Human keypoint data
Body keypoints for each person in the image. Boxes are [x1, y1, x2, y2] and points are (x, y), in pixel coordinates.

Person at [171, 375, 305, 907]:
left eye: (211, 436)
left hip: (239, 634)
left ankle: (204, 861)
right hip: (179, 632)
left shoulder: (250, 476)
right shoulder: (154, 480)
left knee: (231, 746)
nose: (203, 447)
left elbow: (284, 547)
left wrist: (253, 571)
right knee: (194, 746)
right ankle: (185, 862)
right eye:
==
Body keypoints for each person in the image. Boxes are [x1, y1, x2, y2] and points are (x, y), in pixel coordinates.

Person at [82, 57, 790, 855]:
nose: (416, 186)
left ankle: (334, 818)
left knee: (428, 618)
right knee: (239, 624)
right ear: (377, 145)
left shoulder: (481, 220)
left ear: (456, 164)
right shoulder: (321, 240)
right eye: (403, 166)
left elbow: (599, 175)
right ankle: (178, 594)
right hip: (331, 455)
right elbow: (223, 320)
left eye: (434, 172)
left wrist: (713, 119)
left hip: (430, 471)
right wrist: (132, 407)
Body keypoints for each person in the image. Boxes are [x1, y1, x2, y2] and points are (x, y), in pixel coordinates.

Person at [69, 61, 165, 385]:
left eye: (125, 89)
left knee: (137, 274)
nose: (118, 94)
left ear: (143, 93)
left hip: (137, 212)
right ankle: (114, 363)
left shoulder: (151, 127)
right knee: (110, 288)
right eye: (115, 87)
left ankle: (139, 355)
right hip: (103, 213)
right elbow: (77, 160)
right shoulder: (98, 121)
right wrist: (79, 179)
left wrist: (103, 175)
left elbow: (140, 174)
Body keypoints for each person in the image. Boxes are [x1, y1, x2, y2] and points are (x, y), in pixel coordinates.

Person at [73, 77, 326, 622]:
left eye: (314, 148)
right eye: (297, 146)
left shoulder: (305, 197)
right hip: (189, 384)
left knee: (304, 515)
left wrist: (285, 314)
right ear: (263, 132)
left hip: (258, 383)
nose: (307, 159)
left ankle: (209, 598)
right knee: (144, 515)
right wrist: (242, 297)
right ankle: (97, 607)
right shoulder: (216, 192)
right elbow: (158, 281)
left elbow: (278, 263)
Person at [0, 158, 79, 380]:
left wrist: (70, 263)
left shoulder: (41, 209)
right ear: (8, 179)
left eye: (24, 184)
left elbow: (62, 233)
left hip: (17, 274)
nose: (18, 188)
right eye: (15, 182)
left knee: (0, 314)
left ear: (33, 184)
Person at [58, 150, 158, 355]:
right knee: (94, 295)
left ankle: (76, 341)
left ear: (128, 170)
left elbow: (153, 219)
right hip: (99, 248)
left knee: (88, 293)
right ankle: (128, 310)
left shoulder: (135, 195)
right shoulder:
...
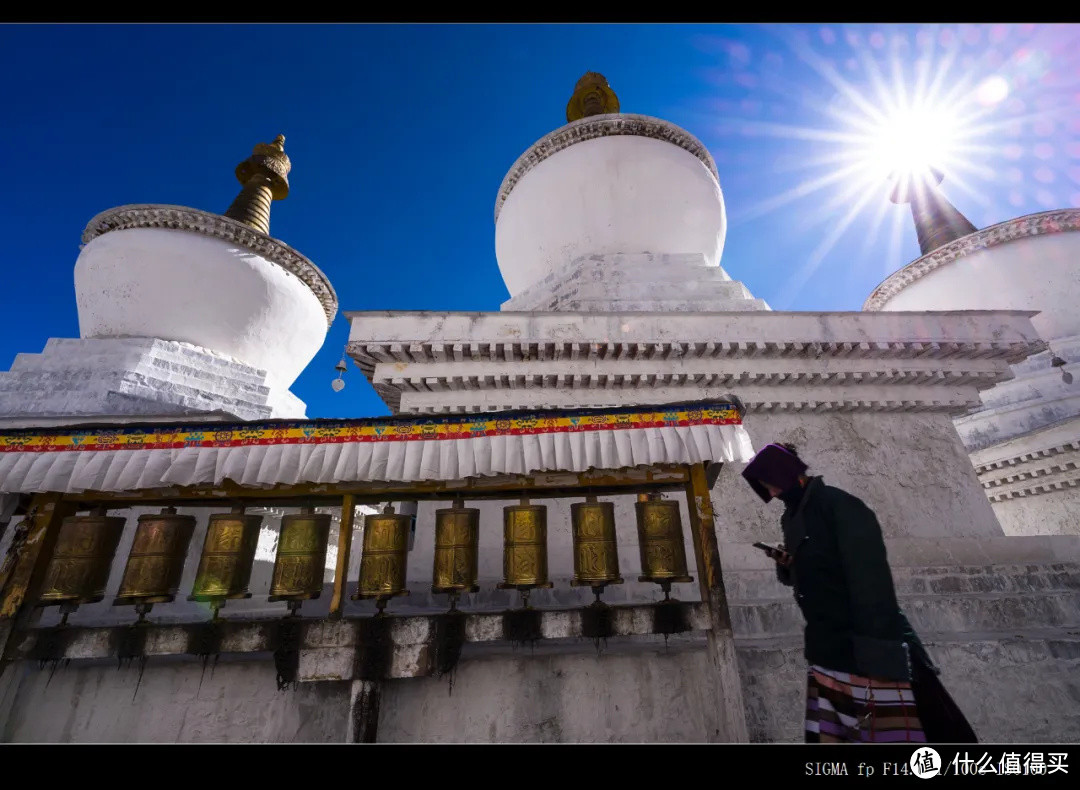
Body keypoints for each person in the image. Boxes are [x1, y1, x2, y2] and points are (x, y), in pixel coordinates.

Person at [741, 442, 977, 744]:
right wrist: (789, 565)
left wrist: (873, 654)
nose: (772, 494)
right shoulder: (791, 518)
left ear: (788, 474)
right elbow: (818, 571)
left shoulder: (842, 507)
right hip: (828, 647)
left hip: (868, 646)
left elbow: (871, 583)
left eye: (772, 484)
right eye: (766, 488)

:: HOW TO COMPLETE THIS TASK ::
Retype exactly the lines above, from the one with "left knee: (137, 274)" through the one with "left wrist: (70, 263)", inclusive.

:: EXERCISE ANSWER ::
left knee: (137, 274)
nose: (118, 94)
left ear: (143, 93)
left hip: (137, 212)
right ankle: (114, 363)
left shoulder: (151, 127)
right knee: (110, 288)
right eye: (115, 87)
left ankle: (139, 355)
right hip: (103, 213)
right elbow: (77, 160)
right shoulder: (98, 121)
right wrist: (79, 179)
left wrist: (103, 175)
left elbow: (140, 174)
Body keypoints for each person in the image. Boxes are [x1, y1, x2, y2] and points are (x, y), in pixel coordinates.

Person at [73, 77, 326, 622]:
left eye: (314, 148)
right eye: (297, 146)
left shoulder: (305, 197)
right hip: (189, 384)
left knee: (304, 515)
left wrist: (285, 314)
right ear: (263, 132)
left hip: (258, 383)
nose: (307, 159)
left ankle: (209, 598)
right knee: (144, 515)
right wrist: (242, 297)
right ankle: (97, 607)
right shoulder: (216, 192)
right elbow: (158, 281)
left elbow: (278, 263)
Person at [0, 158, 79, 380]:
left wrist: (70, 263)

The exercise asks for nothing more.